Friday, December 5, 2008

Black Wednesday, yet another post

On one hand, publishers and booksellers understand that books are a great value, and as in previous economic slowdowns, books make particularly great gifts in tough economic times. New initiatives from Random House, Penguin, and the American Booksellers Association drive home the message.

On the other hand, a lot of our friends in publishing have lost their jobs this week, and we all expect more to follow, both in publishing and bookselling. I'm part sad for everyone caught up on this, part panicky over the whole thing for others as well as myself, and it's sometimes hard to go out on the selling floor and boot myself into bookseller mode.

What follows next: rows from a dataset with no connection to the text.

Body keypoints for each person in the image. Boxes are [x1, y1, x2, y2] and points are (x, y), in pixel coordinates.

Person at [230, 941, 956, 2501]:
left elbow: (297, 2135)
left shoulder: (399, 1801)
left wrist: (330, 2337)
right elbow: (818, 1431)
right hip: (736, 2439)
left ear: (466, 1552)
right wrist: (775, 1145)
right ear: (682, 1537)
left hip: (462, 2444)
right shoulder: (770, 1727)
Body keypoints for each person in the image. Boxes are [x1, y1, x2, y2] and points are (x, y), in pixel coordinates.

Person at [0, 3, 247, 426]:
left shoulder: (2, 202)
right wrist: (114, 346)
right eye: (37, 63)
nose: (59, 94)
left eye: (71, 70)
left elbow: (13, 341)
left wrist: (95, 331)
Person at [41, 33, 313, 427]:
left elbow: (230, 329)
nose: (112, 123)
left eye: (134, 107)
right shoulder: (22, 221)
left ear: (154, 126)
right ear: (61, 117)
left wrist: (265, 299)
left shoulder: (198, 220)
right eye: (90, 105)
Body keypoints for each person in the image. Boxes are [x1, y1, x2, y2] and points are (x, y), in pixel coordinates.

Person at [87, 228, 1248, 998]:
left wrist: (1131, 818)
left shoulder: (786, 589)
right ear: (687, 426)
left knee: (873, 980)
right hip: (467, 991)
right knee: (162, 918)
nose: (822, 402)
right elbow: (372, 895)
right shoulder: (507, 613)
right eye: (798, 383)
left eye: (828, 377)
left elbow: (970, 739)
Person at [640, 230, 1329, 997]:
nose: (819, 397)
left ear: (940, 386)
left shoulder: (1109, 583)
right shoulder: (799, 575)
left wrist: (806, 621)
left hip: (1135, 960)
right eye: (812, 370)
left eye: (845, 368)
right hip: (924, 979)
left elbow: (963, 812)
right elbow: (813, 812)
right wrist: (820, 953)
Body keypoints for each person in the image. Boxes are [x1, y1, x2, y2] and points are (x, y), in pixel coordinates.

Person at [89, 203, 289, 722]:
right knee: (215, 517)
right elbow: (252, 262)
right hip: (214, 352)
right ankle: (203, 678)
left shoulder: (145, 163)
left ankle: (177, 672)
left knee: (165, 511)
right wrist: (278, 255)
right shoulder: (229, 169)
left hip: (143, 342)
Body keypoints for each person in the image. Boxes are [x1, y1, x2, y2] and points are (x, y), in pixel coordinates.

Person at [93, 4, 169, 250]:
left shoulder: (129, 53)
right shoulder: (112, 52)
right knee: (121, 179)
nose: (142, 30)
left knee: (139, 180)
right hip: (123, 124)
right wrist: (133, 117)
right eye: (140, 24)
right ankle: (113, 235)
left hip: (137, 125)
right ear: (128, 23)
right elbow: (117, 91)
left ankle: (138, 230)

Then I work at the Mequon Schwartz bookshop for the day, and I talk to a lovely reader who just finished the new Michael Connelly, The Brass Verdict, and wanted the last book featuring that guy who drives around in big cars. After finding The Lincoln Lawyer, we started discussing her love of legal thrillers and the odd situation where Schwartz puts half of them in fiction and the other half in mystery. It's part tradition, part publisher labeling, and part whether there's a dead body and does the reader know who did it beforehand. We move them around periodically and someday we'll have them arranged perfectly.

Names flew about--Steve Martini, John Lescroart, Lisa Scottoline and more, but she was voracious and had tackled all I could suggest. Finally I think we hit the jackpot--John Mortimer's Rumpole series. She ended up with a copy of Rumpole and the Reign of Terror, and I told her that if she liked this one, there were more than twenty others to devour.

I know she did not need to talk to me to make this discovery. I know she didn't have to come into the shop. But she did, and we had a good time together, and it made both our days.